Fourth generation local farmer Mr Hao was one of the early families to be linked up to the pipeline network and his house now sports a sparkling new flushing toilet and shower. With four kids aged 13-26, Hao has a clear understanding of the impact of the clean water system.

“My family has been living here as farmers for generations and I know how much pollution gets released into the rivers from the rice fields in the form of fertilizers and other chemicals,” he said.

“Our children used to get sick quite often, particularly from raw vegetables washed in the river water. I believe the new water supply system is very important for reducing diseases in the area.”

The well has a capacity of 400 households and each month new families are added to the water system through a slow expansion of the pipe network. It normally takes four years for a well to reach capacity but already its impact has been significant.

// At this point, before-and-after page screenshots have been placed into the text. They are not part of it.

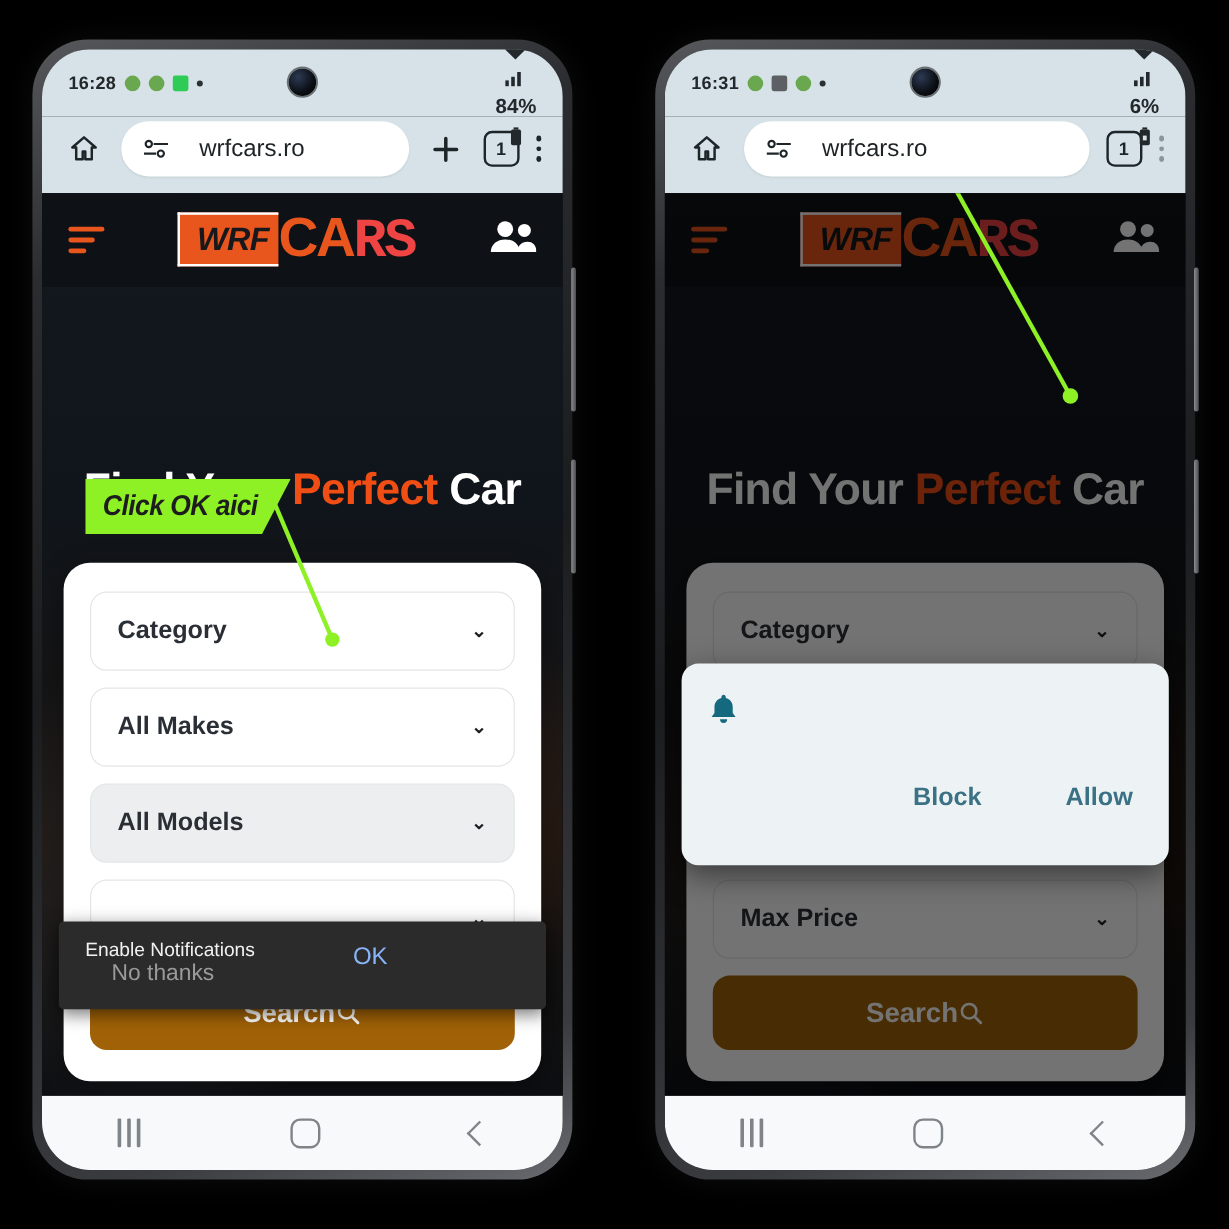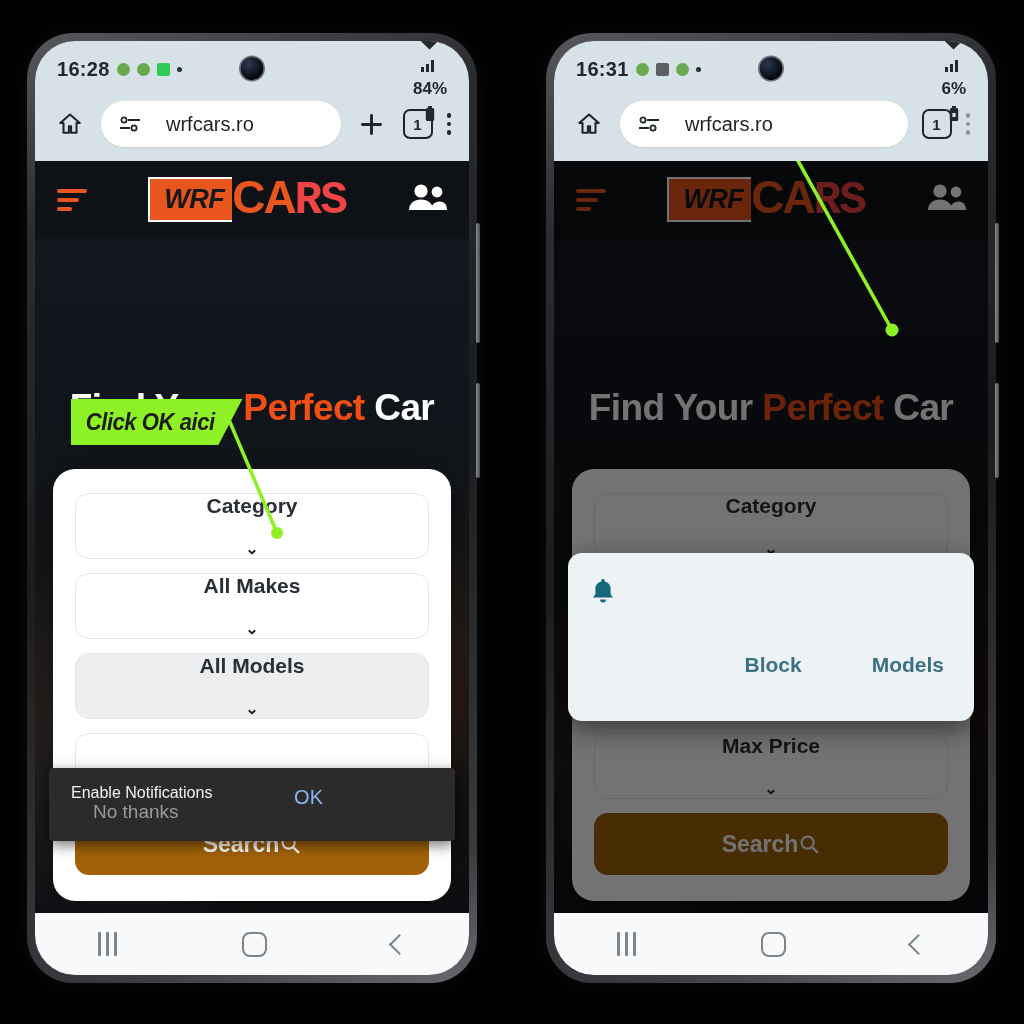--- a/index.html
+++ b/index.html
@@ -43,21 +43,21 @@
     position: relative;
     height: 56px;
     background: #d6e2e7;
     display: flex; align-items: center;
     padding: 0 22px;
     color: #22282c;
     font-size: 17px;
     font-weight: 600;
   }
   .sb-left { display: flex; align-items: center; gap: 7px; }
-  .sb-time { font-size: 20px; letter-spacing: .3px; }
+  .sb-time { font-size: 15px; letter-spacing: .3px; }
   .dotico { width: 13px; height: 13px; border-radius: 3px; display:inline-block; }
   .dotico.green { background: #6aa84f; border-radius: 50%;}
   .dotico.grey  { background: #5c5f63; border-radius: 2px;}
   .dotico.brightgreen { background: #2ecc56; border-radius: 2px; }
   .dotico.tiny  { width: 5px; height: 5px; background: #2b3033; border-radius: 50%; }
   .punch {
     position: absolute; left: 50%; transform: translateX(-50%);
     top: 16px; width: 23px; height: 23px; border-radius: 50%;
     background: radial-gradient(circle at 35% 32%, #2b3a52 0%, #0a0d12 62%, #000 100%);
     box-shadow: 0 0 0 1.5px rgba(0,0,0,.5);
@@ -136,21 +136,21 @@
 
   .searchcard {
     position:relative; margin: 40px 18px 0 18px;
     background:#ffffff; border-radius: 22px; padding: 24px 22px 26px 22px;
     box-shadow: 0 6px 22px rgba(0,0,0,.35);
   }
   .field {
     height: 66px; border-radius: 14px; border:1px solid #e3e6e8; background:#fff;
     display:flex; align-items:center; justify-content:space-between;
     padding: 0 22px; margin-bottom: 14px;
-    font-size: 21px; font-weight: 700; color:#2a2f35;flex-direction:column;
+    font-size: 21px; font-weight: 700; color:#2a2f35;
   }
   .field.hl { background:#eceeef; }
   .chev { color:#1b1f24; font-size: 16px; font-weight:900; }
   .searchbtn {
     height: 62px; border-radius: 14px; background:#a16207;
     display:flex; align-items:center; justify-content:center; 
     color:#fff; font-size: 23px; font-weight:700; margin-top: 6px;
   }
 
   
@@ -472,21 +472,21 @@
 
         <div class="permdialog">
           <div class="perm-row">
             <svg width="26" height="28" viewBox="0 0 26 28">
               <path d="M13 2c-1 0-1.8.8-1.8 1.8v.8C7.7 5.4 5.4 8.4 5.4 12v5.2L3 20.6h20L20.6 17.2V12c0-3.6-2.3-6.6-5.8-7.4v-.8C14.8 2.8 14 2 13 2z" fill="#14697f"></path>
               <path d="M10 22.4h6a3 3 0 0 1-6 0z" fill="#14697f"></path>
             </svg>
           </div>
           <div class="perm-actions">
             <div>Block</div>
-            <div>Models</div>
+            <div>Allow</div>
           </div>
         </div>
 
         <svg class="arrow" style="left:0; top:0; width:434px; height:740px;">
           <line x1="213" y1="-56" x2="338" y2="169" stroke="#8ef125" stroke-width="3.6"></line>
           <circle cx="338" cy="169" r="6.5" fill="#8ef125"></circle>
         </svg>
       </div>
 
       <div class="navbar">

“Skin diseases, women’s diseases, dengue fever and water-borne diseases have all decreased since the clean water pump has been operational,” said head of the Long Hung A Commune Health Centre Ms Lieu.

With continued support, more parents like Hao, Nhanh and Tang will enjoy the peace of mind that comes with knowing the water their children are using is safe, clean and cheap.

Together with the community health outreach activities and other UNICEF initiatives in the area implemented under the PCFP, these families can look forward to a healthier, better informed and cleaner community for their future generations.